Après l'article de Krupskaïa, une véritable campagne contre Tchoukowsky a commencé. Un terme spécial est même apparu — «tchoukowskisme», qui est devenu un mot injurieux. En 1929, le comité des parents de la crèche de l'administration du Kremlin a adopté une résolution «Nous appelons à la lutte contre le „Tchoukowskisme“ ». Non seulement le «Crocodile», mais aussi «Iaïbolit», «Barmaley», «Moidodyr” et d'autres œuvres sont devenus interdits. Les critiques accusaient Tchoukowsky de ce que ses histoires «détachent l'activité verbale de la pensée”, «désorientent l'enfant pré-scolaire dans l'environnement” et introduisent l'«idéologie bourgeoise ».
Le romancier a vécu ces années comme la page la plus tragique de sa vie. «Mon nom est devenu un mot injurieux”, s'est lamenté-t-il. En 1929, Tchoukowsky a même publié une lettre de repentance, dans laquelle il se repentait de ses histoires et promettait d'écrire sur de «nouveaux sujets ». Cependant, selon son propre témoignage, fait plusieurs années plus tard, ce repentance a été «une erreur horrible dans sa vie, de laquelle il regrette encore et le regrettera jusqu'à la fin de ses jours ».
Il semblait que, après toutes ces épreuves, l'histoire pourrait trouver un peu de paix, mais en 1934, elle a été à nouveau interdite. Cette fois, la raison était encore plus sinistre. Après l'assassinat de Sergueï Mironovitch Kirov, secrétaire du comité régional du VKP(б) de Leningrad, les lignes «Très content Leningrad” du «Crocodile» ont été perçues comme une profanation. Dans la ville en deuil, toute mention de joie semblait inappropriée, et la mort du crocodile dans le livre pouvait être interprétée comme une allusion sinistre à l'assassinat du leader partisan.
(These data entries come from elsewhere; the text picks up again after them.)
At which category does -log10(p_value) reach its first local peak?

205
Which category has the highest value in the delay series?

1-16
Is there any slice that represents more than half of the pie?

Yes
Les censeurs écrivaient : «Leningrad est une ville historique, et toute fantaisie sur elle sera perçue comme une allusion politique ». L'histoire a été retirée de la presse jusqu'à la mi-1950.
Aujourd'hui, en relisant le «Crocodile”, nous voyons une histoire joyeuse, absurde et musicale, qui ravit les enfants depuis plus d'un siècle. Mais pour la censure soviétique, ce n'était pas un texte d'enfance, mais une déclaration politique. On y cherchait des allusions à la lutte de classes, des parodies sur les classiques, des images idéologiquement néfastes. Le Conseil scientifique d'État interdisait la publication du «Crocodile”, et la critique pédagogique voyait en lui une «danger” et l'«introduction de l'idéologie bourgeoise ».
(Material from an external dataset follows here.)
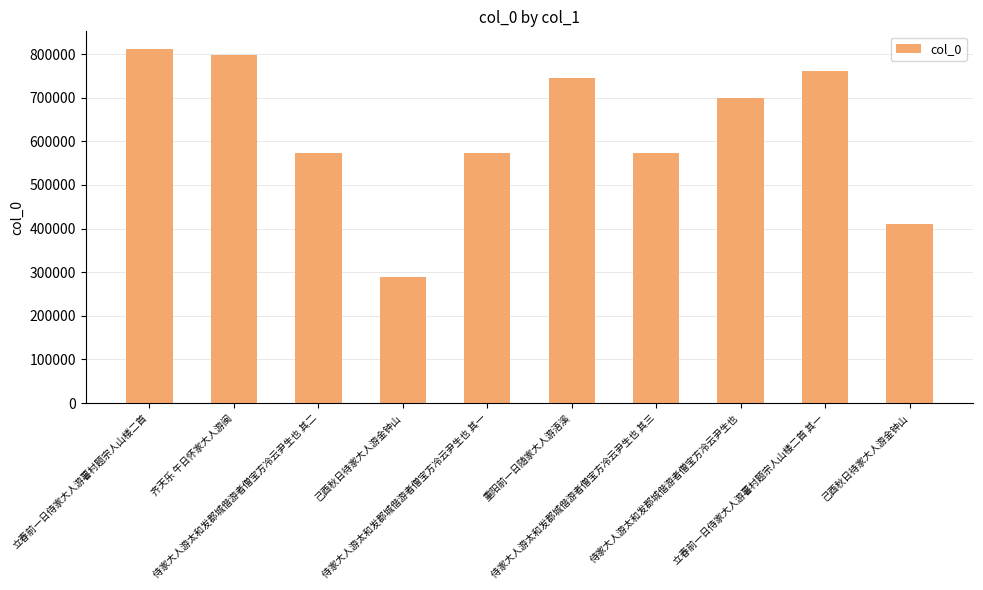

How many values are below 699483?

5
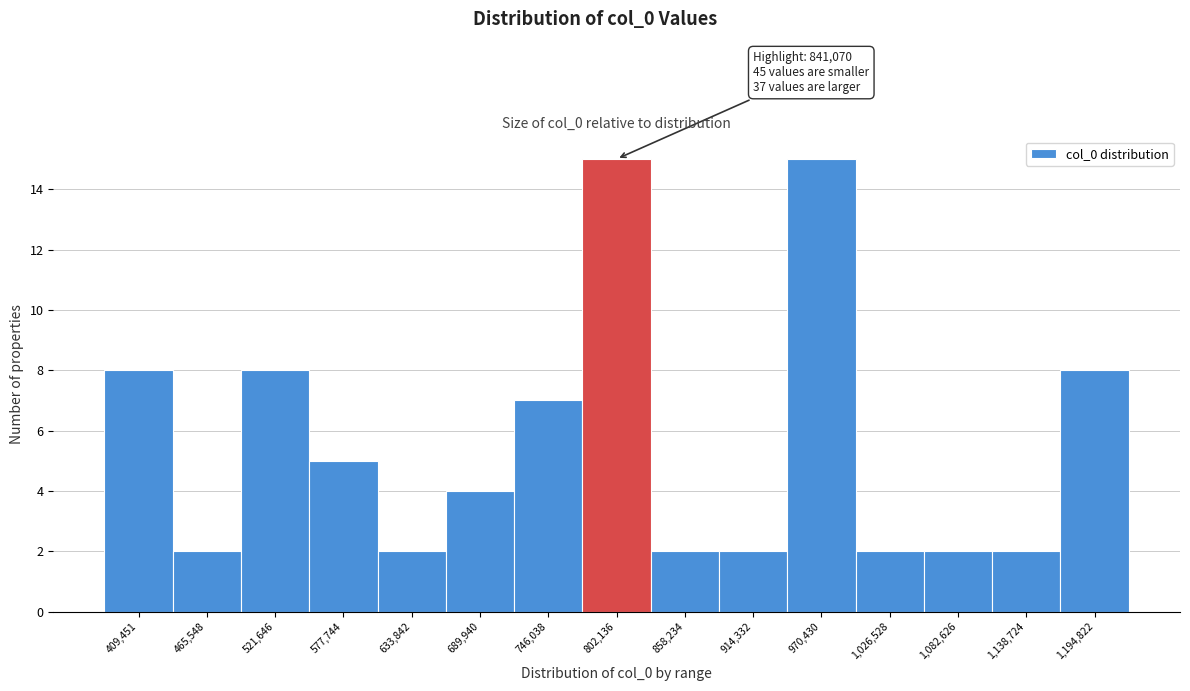

Reading right to left, extract all data points from this chart.

1,194,822=8	1,138,724=2	1,082,626=2	1,026,528=2	970,430=15	914,332=2	858,234=2	802,136=15	746,038=7	689,940=4	633,842=2	577,744=5	521,646=8	465,548=2	409,451=8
Le paradoxe est que Tchoukowsky, plus que quiconque, a renouvelé la poésie enfantine russe. Il a créé un langage que les enfants entendent et comprennent, des rythmes qui restent gravés dans la mémoire pour toujours. Mais c'est cette liberté linguistique qui semblait suspecte à un système habitué à contrôler chaque mot. Tchoukowsky n'écrivait pas sur les kolkhozes et les éclaireurs, il écrivait sur les crocodiles et les mouches — et cela suffisait pour le déclarer ennemi.
Ce n'est qu'après la mort de Staline, dans l'ère de la déthérence khrouchtchevienne, que le «Crocodile” est revenu aux lecteurs. Tchoukowsky a vécu jusqu'à ce moment et a à nouveau vu ses livres sur les étagères. Aujourd'hui, ses histoires sont une classique que tout le monde connaît. Et l'histoire de leur interdiction est devenue l'un des exemples les plus éclatants de la manière dont l'idéologie peut aveugler et faire voir le danger là où il n'y a que la joie enfantine et l'imagination. Dans les années 1950, en se souvenant des années de persécution, Tchoukowsky écrivait dans son journal : «Oh, si on avait publié mon „Crocodile” et mon „Bibigon” !” Maintenant, son «Crocodile” est édité en millions d'exemplaires — et c'est la meilleure victoire que la littérature peut remporter sur la censure.